▶ **Task prompt**:
Below are some records. Return exactly the lines from the one with "tonal grey shade" to the one with "FOX Weather", and nothing else.

___ The input ___

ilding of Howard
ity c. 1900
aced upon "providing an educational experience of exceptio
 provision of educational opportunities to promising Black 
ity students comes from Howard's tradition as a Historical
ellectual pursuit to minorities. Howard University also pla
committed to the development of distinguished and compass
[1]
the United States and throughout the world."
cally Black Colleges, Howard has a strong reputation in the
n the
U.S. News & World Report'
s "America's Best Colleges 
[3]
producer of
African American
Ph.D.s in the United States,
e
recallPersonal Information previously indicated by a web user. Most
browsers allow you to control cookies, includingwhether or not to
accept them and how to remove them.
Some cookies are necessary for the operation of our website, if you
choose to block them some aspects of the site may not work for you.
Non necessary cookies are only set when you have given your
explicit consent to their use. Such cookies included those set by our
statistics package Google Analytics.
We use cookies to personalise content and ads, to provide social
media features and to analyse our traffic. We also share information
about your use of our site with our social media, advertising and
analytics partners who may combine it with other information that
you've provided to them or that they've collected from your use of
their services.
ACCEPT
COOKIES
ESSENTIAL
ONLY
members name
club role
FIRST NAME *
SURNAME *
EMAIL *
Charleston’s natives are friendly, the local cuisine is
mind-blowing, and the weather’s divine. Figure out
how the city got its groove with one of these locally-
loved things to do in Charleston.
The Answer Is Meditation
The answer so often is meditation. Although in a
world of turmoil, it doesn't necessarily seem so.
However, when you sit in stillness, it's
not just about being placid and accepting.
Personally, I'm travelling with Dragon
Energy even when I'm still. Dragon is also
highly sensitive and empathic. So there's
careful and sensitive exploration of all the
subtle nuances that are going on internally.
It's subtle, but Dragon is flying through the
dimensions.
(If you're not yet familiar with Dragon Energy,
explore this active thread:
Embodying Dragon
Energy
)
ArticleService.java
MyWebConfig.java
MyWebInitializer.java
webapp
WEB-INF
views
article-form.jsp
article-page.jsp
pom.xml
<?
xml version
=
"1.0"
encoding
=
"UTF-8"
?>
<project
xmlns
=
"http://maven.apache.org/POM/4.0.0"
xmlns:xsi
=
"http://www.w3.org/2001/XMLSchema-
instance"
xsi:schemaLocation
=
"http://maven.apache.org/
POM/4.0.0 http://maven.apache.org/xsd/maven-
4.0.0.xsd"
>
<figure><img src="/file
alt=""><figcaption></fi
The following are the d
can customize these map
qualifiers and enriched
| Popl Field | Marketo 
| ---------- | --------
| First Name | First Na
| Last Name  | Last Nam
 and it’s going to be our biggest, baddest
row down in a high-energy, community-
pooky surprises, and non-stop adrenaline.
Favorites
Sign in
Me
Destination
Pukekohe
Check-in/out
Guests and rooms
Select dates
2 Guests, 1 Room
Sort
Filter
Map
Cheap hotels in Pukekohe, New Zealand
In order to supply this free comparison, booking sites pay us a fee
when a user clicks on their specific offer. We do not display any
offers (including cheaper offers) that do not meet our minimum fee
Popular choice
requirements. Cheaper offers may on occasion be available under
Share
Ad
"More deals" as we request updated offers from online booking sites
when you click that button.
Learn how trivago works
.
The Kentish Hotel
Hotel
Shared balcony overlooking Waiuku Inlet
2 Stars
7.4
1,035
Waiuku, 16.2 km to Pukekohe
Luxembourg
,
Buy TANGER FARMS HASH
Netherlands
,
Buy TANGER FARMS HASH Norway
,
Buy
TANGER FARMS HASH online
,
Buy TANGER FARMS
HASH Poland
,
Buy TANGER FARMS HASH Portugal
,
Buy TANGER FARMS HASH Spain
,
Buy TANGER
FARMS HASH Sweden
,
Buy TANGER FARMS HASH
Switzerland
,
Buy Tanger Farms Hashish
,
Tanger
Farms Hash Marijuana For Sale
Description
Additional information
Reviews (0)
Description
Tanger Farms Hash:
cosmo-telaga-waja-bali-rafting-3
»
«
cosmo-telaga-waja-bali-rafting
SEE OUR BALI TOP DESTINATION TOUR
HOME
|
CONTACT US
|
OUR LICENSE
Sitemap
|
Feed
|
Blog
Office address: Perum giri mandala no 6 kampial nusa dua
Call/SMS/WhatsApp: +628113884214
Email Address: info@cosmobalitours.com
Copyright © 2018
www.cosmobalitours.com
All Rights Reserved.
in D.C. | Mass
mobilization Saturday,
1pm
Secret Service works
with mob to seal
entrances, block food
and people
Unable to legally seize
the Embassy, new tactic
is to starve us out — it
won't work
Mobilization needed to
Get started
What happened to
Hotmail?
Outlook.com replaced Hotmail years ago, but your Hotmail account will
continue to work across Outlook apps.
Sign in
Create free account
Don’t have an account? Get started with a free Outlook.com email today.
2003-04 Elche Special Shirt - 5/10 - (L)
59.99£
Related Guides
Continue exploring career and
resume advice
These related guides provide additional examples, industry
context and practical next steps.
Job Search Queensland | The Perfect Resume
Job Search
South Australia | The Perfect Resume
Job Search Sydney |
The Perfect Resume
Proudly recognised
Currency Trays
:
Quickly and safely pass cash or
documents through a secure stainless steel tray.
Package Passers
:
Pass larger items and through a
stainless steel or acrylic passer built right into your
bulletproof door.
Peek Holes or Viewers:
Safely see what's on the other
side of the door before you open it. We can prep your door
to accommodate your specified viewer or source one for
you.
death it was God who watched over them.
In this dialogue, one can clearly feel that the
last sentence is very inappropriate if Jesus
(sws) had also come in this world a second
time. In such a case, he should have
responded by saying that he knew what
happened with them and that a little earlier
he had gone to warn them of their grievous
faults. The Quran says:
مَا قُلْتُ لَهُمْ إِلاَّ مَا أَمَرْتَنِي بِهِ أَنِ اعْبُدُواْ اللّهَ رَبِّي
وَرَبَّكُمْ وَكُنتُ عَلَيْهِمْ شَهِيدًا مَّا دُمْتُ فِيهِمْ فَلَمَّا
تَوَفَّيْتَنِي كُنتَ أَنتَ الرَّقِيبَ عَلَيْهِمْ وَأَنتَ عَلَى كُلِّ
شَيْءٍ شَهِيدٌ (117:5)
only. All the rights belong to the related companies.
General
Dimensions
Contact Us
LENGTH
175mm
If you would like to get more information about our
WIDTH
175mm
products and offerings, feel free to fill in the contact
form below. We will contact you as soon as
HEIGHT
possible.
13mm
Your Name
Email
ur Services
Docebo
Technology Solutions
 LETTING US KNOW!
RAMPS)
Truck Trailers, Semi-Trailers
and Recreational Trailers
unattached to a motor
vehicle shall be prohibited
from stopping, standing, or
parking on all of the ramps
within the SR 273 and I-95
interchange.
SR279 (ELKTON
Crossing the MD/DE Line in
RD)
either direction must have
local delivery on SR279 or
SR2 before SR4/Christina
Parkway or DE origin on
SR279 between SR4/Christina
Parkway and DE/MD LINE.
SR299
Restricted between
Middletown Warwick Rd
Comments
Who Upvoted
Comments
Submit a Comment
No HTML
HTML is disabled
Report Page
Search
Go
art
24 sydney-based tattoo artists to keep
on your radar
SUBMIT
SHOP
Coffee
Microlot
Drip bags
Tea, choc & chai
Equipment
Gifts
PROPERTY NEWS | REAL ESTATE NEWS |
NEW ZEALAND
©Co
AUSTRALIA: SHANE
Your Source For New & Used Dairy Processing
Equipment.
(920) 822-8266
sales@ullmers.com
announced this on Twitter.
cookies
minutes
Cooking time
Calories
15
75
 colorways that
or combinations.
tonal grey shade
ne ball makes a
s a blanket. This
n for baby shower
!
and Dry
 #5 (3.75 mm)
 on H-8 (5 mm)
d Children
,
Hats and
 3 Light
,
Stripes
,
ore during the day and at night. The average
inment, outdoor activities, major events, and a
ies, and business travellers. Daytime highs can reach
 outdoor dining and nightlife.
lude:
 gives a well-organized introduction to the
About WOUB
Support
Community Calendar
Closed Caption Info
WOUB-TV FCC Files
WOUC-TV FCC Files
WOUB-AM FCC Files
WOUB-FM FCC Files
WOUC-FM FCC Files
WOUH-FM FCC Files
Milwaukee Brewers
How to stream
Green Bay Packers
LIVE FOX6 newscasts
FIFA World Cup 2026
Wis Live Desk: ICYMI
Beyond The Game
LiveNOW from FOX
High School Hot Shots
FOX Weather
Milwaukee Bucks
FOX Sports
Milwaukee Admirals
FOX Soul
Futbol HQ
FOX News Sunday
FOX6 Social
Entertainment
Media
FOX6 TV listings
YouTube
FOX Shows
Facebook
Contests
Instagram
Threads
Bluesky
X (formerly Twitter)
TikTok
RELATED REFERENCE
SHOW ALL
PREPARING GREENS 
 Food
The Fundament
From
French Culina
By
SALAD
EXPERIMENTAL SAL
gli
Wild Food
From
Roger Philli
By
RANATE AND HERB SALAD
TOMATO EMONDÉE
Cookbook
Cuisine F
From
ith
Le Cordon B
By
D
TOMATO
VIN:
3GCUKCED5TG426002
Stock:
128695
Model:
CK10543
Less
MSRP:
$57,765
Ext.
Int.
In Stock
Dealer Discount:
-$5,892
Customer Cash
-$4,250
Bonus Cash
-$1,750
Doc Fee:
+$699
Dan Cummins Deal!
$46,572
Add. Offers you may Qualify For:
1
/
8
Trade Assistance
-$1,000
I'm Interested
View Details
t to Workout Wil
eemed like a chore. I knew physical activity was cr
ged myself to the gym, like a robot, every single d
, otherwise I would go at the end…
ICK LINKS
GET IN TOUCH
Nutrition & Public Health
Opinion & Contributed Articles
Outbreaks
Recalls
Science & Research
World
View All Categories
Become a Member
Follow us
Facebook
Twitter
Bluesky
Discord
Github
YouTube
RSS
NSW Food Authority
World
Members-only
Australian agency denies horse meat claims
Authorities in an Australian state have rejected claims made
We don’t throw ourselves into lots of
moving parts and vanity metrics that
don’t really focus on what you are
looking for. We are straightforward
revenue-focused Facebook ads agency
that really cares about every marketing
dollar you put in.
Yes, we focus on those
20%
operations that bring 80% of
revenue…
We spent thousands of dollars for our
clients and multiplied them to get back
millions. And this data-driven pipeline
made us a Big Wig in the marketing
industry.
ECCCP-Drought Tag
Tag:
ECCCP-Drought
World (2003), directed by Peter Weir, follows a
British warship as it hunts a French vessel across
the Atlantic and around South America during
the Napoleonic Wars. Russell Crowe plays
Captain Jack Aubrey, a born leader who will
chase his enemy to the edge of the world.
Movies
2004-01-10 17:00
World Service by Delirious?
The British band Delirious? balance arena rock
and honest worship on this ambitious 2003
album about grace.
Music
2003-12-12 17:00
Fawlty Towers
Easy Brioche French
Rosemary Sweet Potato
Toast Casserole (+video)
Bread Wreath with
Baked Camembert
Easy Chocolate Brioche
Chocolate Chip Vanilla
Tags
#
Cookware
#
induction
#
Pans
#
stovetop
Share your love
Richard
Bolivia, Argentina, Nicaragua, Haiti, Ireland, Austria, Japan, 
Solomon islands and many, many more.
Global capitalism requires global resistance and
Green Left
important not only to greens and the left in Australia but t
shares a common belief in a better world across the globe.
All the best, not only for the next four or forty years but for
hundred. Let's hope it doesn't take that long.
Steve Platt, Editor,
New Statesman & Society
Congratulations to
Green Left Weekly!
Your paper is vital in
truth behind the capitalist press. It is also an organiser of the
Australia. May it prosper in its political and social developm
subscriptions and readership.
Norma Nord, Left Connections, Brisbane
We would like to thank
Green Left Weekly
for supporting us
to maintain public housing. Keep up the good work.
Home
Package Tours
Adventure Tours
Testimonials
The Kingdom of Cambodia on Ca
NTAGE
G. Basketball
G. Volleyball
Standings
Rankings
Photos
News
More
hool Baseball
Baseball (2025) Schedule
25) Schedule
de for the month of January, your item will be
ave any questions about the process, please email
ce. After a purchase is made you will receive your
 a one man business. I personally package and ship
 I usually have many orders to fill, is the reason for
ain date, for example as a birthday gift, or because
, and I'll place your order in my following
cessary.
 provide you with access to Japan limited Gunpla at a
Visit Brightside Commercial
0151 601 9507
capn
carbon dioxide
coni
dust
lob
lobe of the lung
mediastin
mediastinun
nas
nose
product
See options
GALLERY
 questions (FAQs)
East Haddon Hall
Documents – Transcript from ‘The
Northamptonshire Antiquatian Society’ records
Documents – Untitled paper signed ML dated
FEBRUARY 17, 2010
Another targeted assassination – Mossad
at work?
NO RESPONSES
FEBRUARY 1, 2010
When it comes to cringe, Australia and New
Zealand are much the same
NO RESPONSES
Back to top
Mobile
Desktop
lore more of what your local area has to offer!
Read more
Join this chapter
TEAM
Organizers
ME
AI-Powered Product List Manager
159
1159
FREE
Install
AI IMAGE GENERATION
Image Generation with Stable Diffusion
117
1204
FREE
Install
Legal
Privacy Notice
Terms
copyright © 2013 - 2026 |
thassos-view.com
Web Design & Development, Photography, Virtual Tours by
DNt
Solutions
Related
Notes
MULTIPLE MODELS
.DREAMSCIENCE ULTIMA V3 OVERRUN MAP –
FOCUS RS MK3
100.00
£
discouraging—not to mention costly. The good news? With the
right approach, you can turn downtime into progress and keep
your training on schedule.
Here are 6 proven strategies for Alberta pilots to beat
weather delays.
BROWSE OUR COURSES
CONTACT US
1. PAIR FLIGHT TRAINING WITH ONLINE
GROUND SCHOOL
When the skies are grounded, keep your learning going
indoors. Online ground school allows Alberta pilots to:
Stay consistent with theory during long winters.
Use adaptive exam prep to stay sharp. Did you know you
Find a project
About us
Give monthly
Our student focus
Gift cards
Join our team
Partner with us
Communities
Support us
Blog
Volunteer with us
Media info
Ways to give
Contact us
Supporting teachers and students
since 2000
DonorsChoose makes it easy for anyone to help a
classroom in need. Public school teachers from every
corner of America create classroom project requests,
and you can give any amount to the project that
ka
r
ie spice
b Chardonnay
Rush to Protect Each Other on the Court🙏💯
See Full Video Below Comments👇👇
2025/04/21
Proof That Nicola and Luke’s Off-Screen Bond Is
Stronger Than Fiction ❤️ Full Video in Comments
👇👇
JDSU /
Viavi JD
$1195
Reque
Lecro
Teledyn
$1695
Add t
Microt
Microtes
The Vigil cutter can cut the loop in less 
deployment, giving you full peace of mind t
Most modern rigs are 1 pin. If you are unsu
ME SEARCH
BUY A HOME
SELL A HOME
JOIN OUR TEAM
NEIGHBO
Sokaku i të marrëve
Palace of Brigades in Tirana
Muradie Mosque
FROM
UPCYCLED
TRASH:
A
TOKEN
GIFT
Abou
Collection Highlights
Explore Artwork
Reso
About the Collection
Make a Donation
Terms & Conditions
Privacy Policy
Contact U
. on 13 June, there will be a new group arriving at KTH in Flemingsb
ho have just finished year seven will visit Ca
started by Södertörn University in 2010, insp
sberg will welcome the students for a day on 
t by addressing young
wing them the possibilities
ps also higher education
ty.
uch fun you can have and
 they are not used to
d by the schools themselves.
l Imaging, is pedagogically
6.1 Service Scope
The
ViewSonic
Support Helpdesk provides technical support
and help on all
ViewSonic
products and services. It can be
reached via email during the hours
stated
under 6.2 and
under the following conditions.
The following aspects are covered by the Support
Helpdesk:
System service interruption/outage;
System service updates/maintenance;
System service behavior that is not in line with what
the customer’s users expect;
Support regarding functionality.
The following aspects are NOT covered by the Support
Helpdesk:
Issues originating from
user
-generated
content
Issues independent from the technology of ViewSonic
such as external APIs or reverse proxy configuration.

___

▶ **Result of this exercise**:
tonal grey shade
ne ball makes a
s a blanket. This
n for baby shower
!
and Dry
 #5 (3.75 mm)
 on H-8 (5 mm)
d Children
,
Hats and
 3 Light
,
Stripes
,
ore during the day and at night. The average
inment, outdoor activities, major events, and a
ies, and business travellers. Daytime highs can reach
 outdoor dining and nightlife.
lude:
 gives a well-organized introduction to the
About WOUB
Support
Community Calendar
Closed Caption Info
WOUB-TV FCC Files
WOUC-TV FCC Files
WOUB-AM FCC Files
WOUB-FM FCC Files
WOUC-FM FCC Files
WOUH-FM FCC Files
Milwaukee Brewers
How to stream
Green Bay Packers
LIVE FOX6 newscasts
FIFA World Cup 2026
Wis Live Desk: ICYMI
Beyond The Game
LiveNOW from FOX
High School Hot Shots
FOX Weather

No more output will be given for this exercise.